Dog Food Recall Expands

Menu Foods products of all manufacture dates are now part of dog food recall.

Menu Foods has expanded its recall of “cuts and gravy” style wet dog food to include all products listed in its March 17 announcement regardless of the date they were manufactured, the Food and Drug Administration has announced.

The action was taken upon hearing that some the tainted products remained on shelves, FDA officials said. Previously, Menu had recalled those items manufactured between Dec. 3, 2006 and March 6, 2007.

Earlier in the day, New York state officials and Cornell University researchers said they had found Aminopterin, a toxin used as a cancer treatment in this country and as a rodenticide in some foreign countries, in samples of the pet food Menu Foods used in its tasting tests that killed nine cats. The samples were provided by Menu Foods after the deaths occurred, officials said.

FDA head veterinarian Stephen F. Sundlof, D.V.M., called the substance “very toxic,” even in small doses.

At this time, the FDA says it does not know how the toxin made its way into the pet food, although it is still examining the possibility that a shipment of wheat gluten used by the Kansas and New Jersey plants of Ontario-based Menu Foods was to blame.

The FDA said it could not yet identify the wheat gluten supplier, but said the shipment could have come from both foreign and domestic sources.

The affected pet foods have been linked to 14 confirmed animal deaths, Sundlof said, but the FDA expects that number to rise. More than 4,000 people have flooded the FDA’s recall hotline over the last few days, but it’s going to take time to sort through all of it, he noted.
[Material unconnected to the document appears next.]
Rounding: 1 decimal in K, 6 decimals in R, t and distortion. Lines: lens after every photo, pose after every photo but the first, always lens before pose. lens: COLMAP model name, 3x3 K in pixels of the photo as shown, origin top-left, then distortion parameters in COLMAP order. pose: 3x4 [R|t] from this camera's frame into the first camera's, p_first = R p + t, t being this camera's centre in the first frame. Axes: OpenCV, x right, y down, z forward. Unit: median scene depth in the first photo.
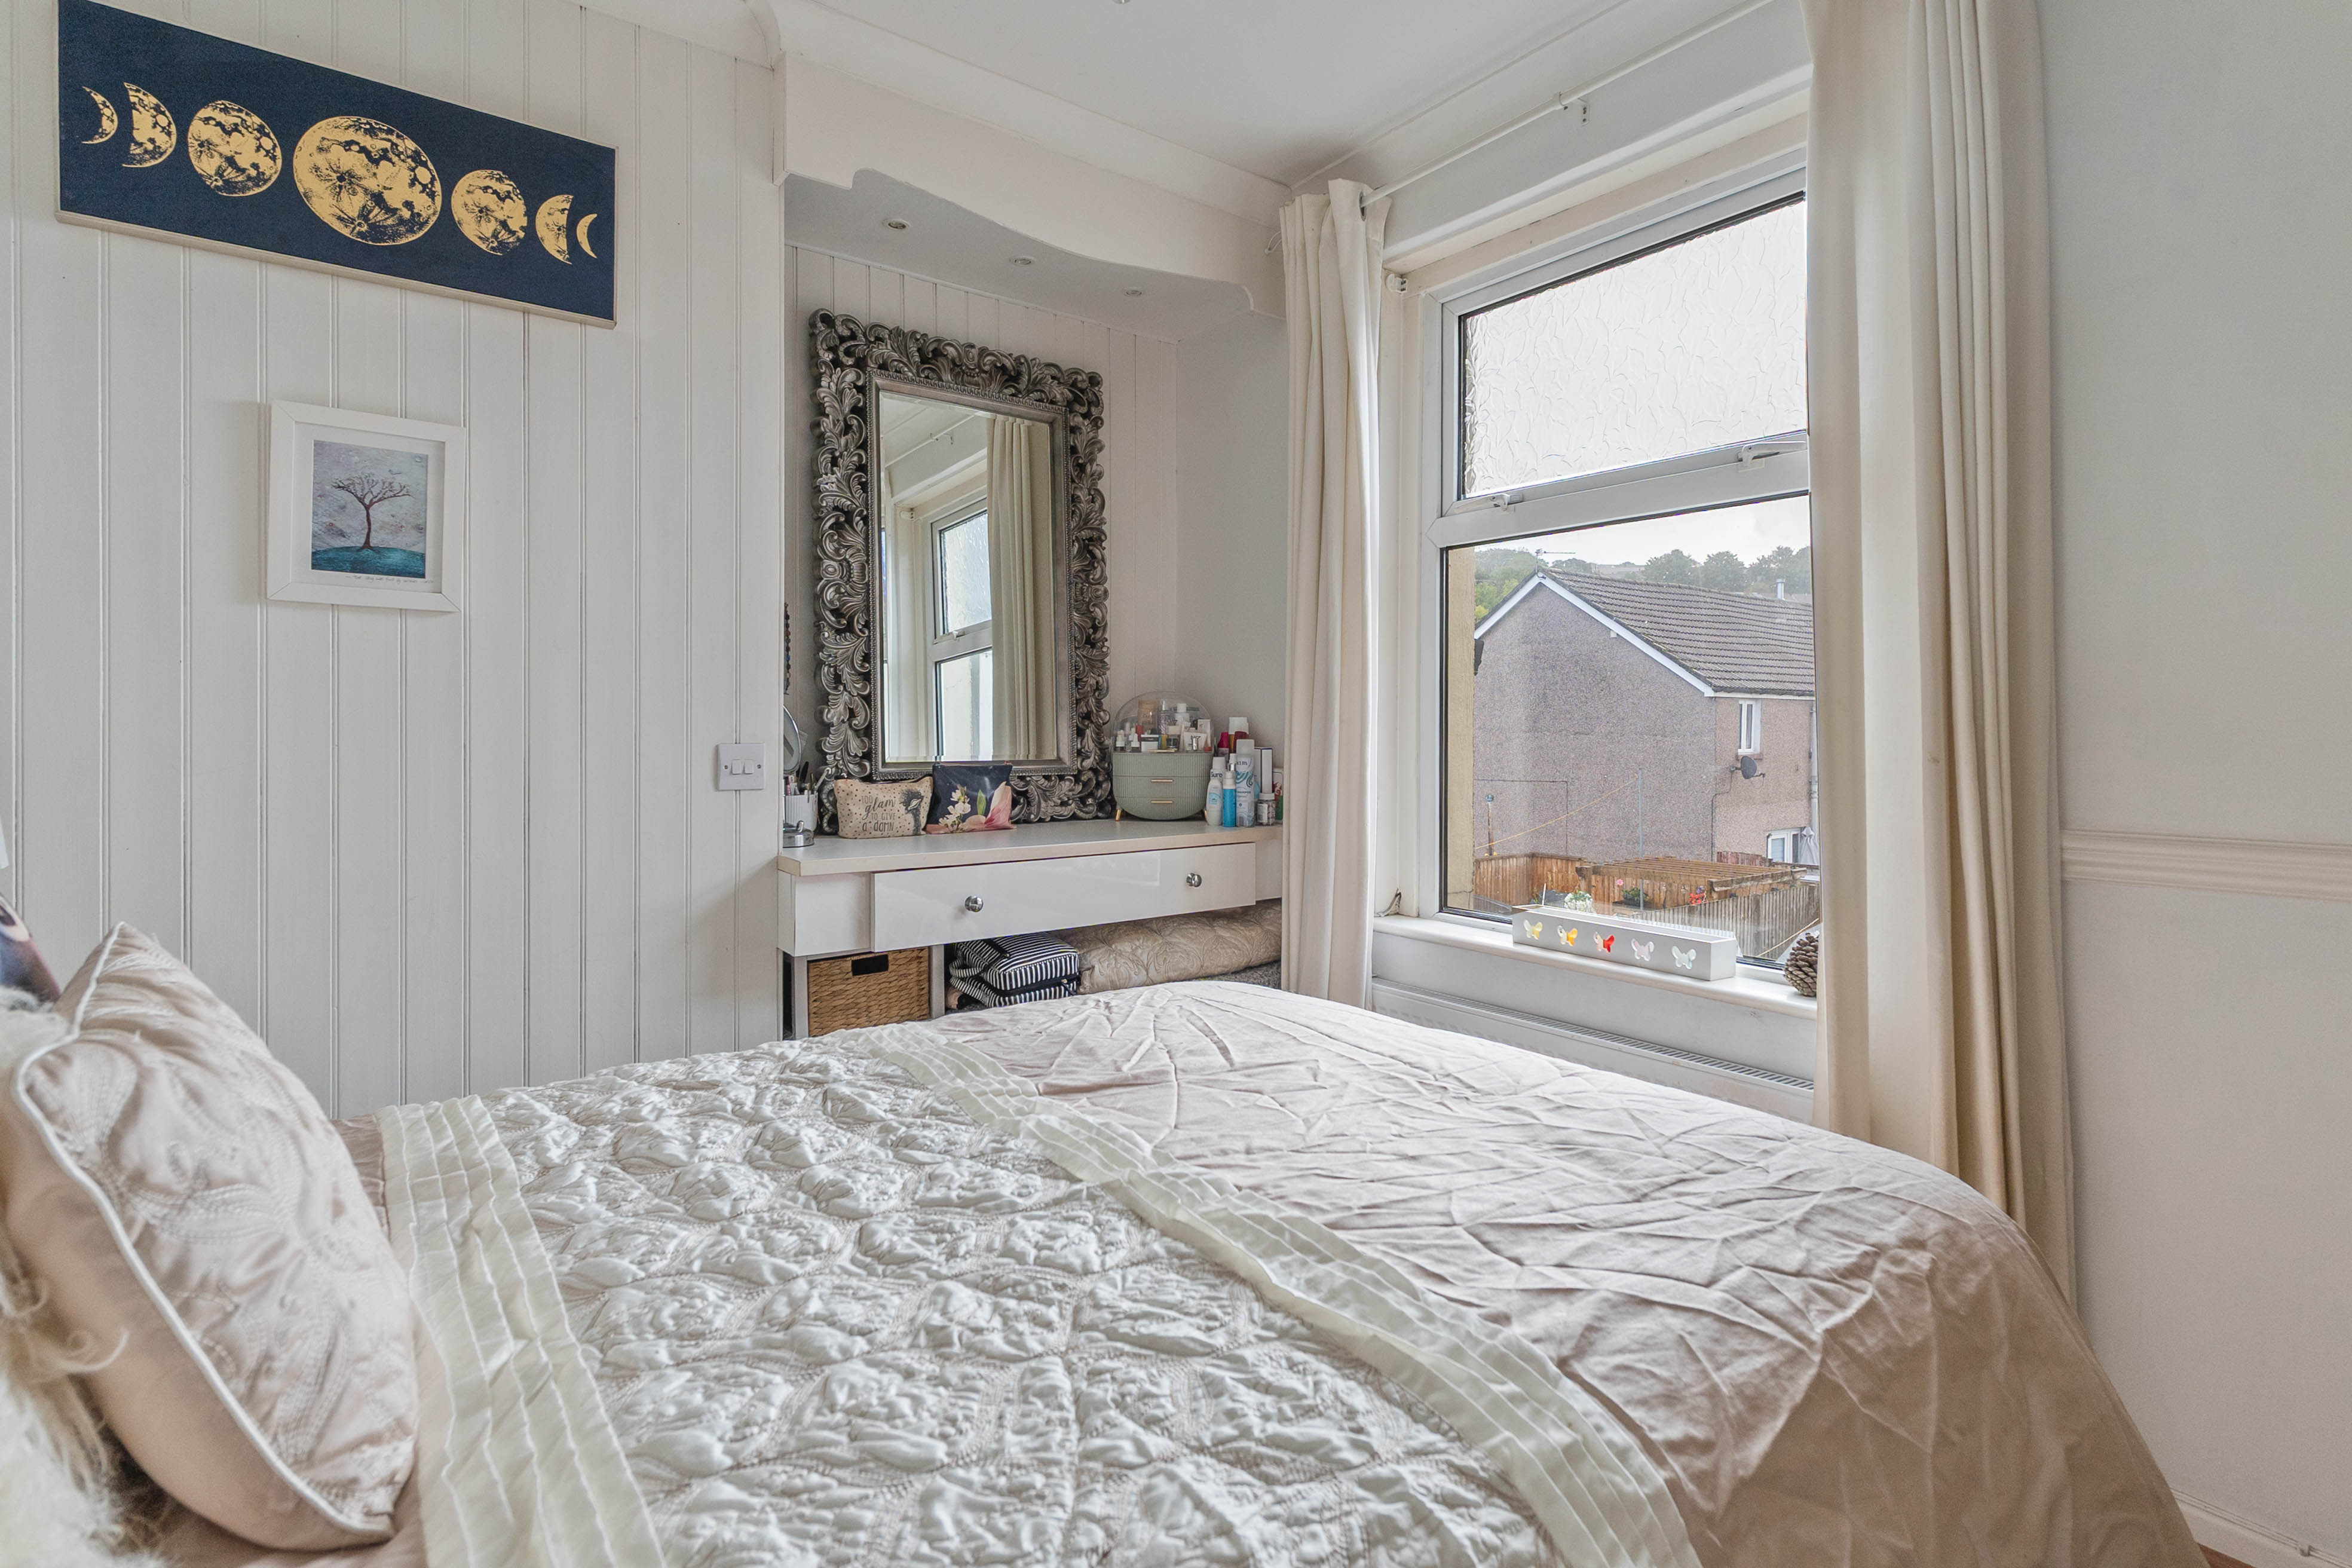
lens RADIAL K [[1148.0, 0, 1180.6], [0, 1148.0, 728.5], [0, 0, 1]] dist [0.001782, -0.000419]
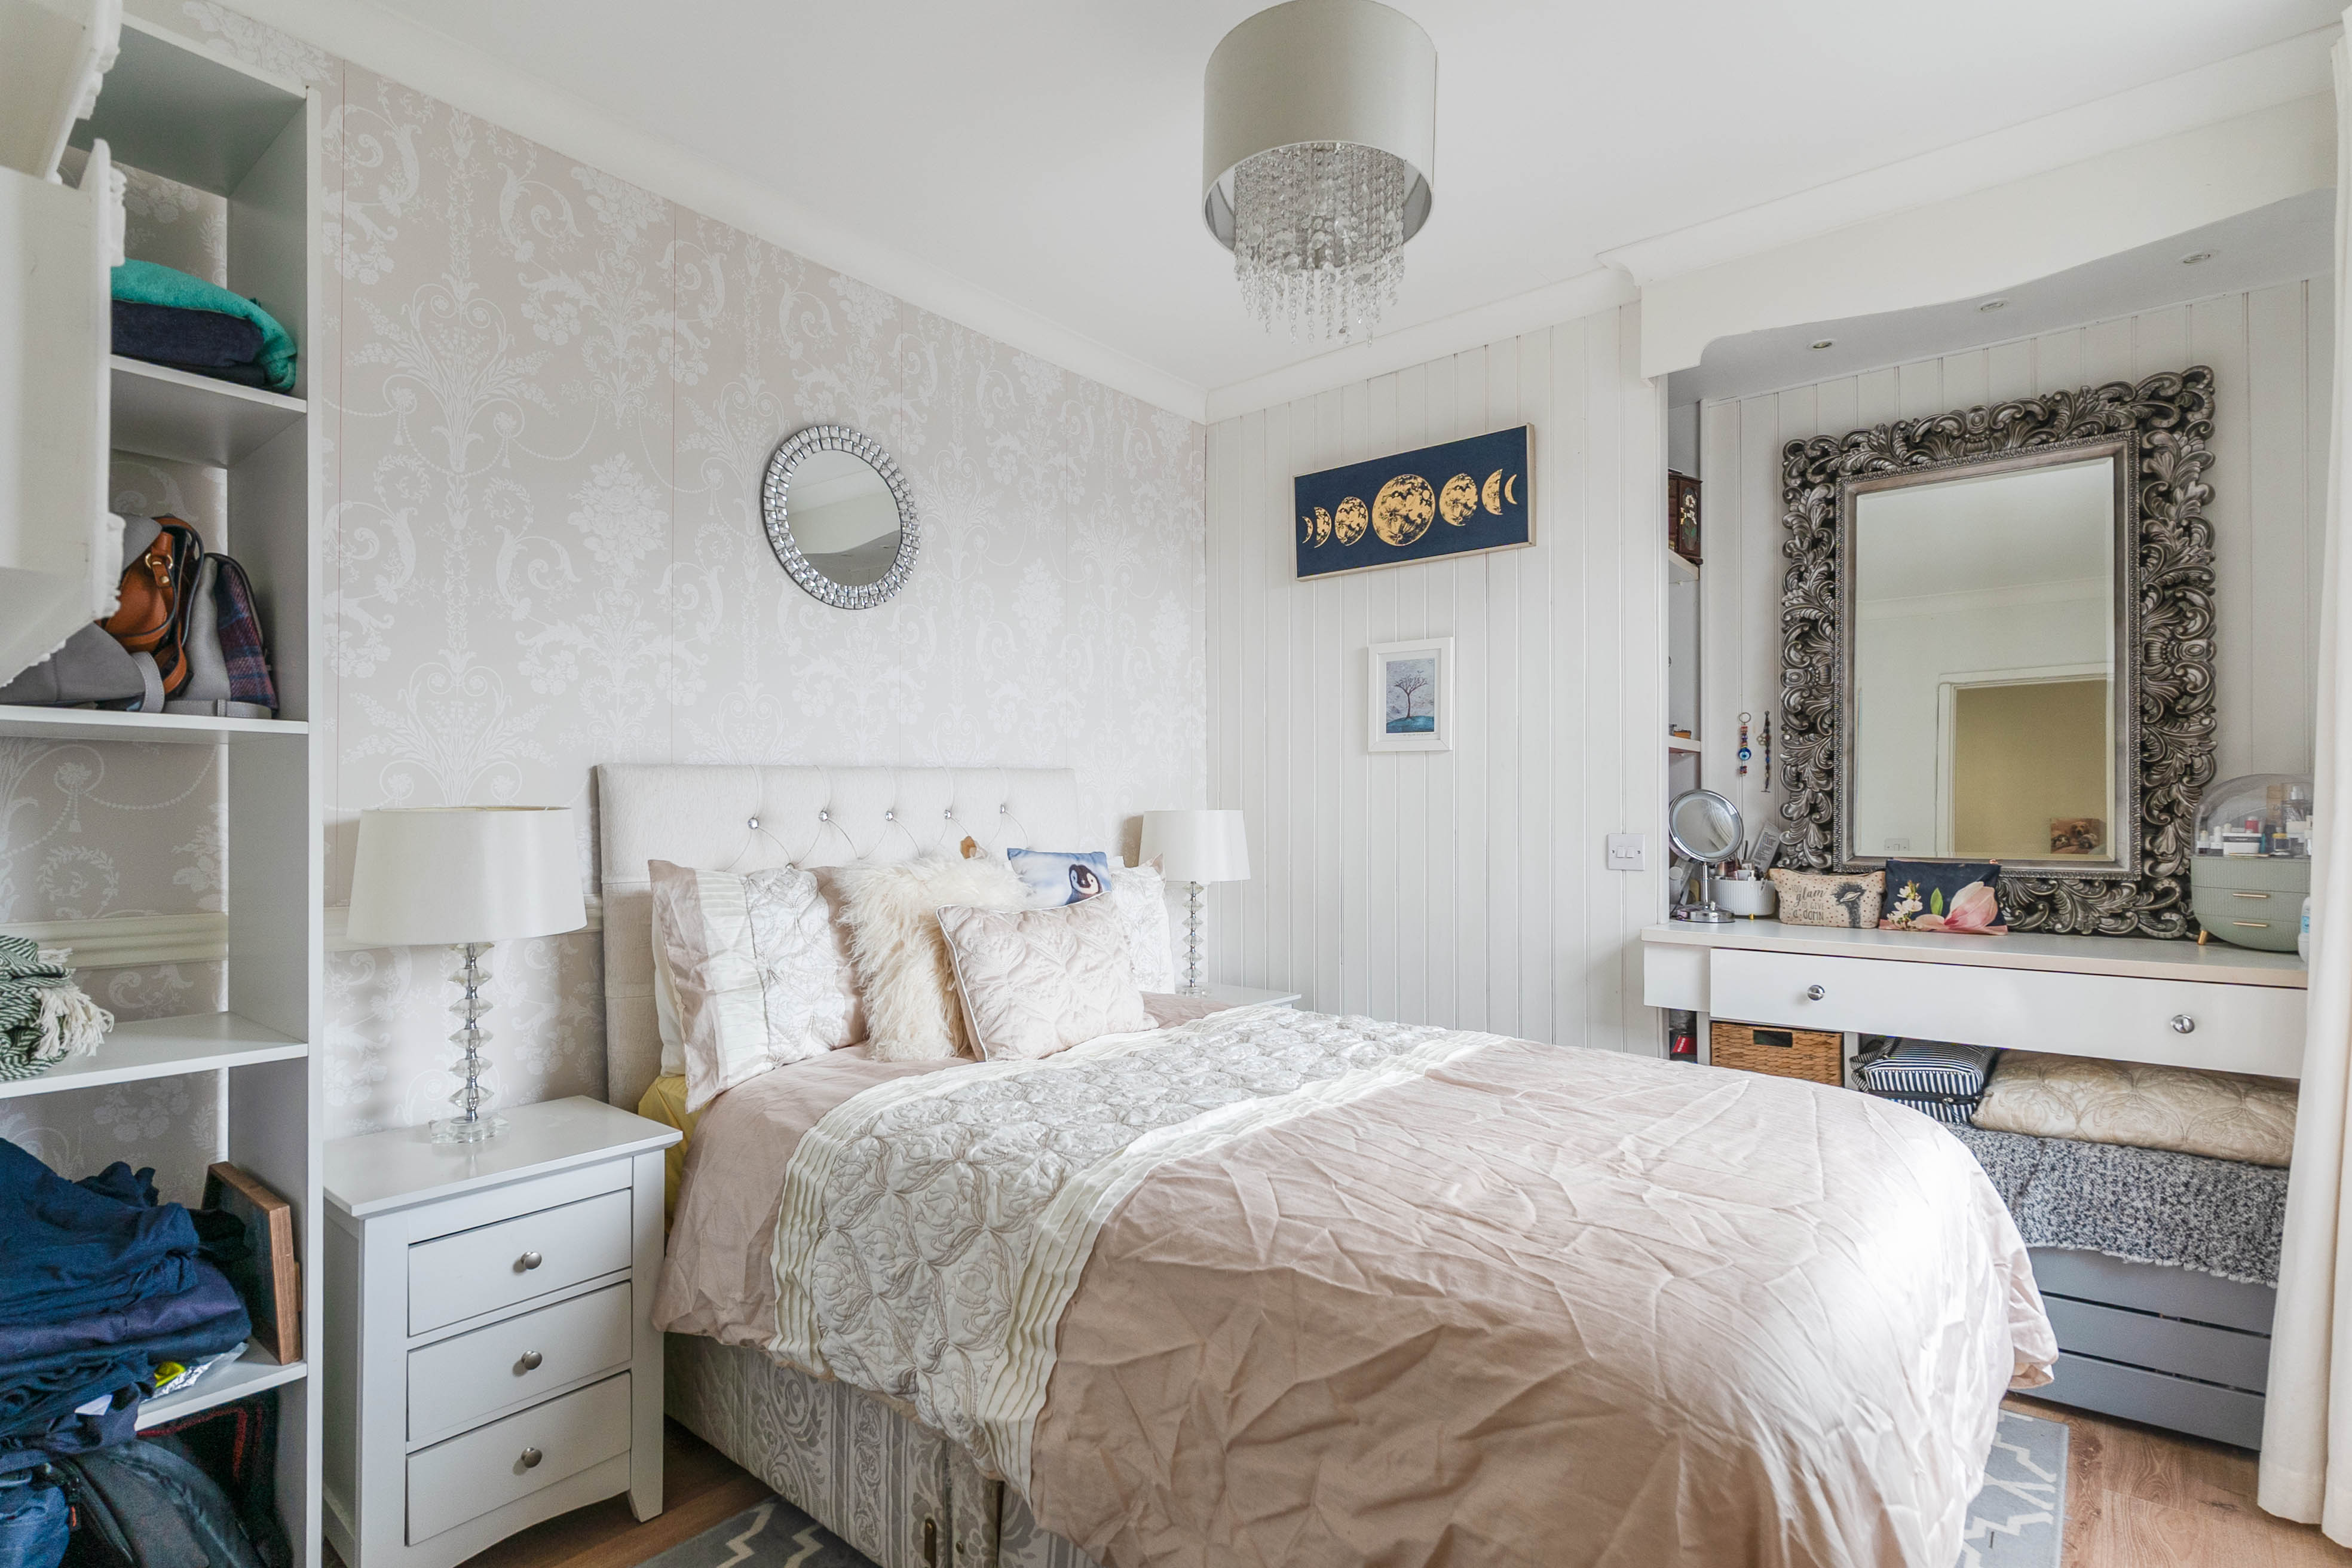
lens RADIAL K [[1122.7, 0, 1179.8], [0, 1122.7, 801.3], [0, 0, 1]] dist [0.004354, 0.000628]
pose [[0.235426, -0.012866, -0.971807, 0.716687], [-0.002359, 0.999902, -0.013809, -0.004793], [0.971889, 0.005543, 0.235373, 0.216537]]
Owners of pets sickened by the recalled pet foods who wish to file a report can visit the FDA’s website, to find the FDA complaint coordinator in their state.

As a veterinarian, Sundlof said he was concerned that some consumers might make unhealthy food choices for their pets, such as raw foods, in the wake of the recall.

“Pet owners should continue to buy pet foods that are not part of the recall,” he said. No dry food has been implicated in the deaths or other sickness complaints, Sundlof said.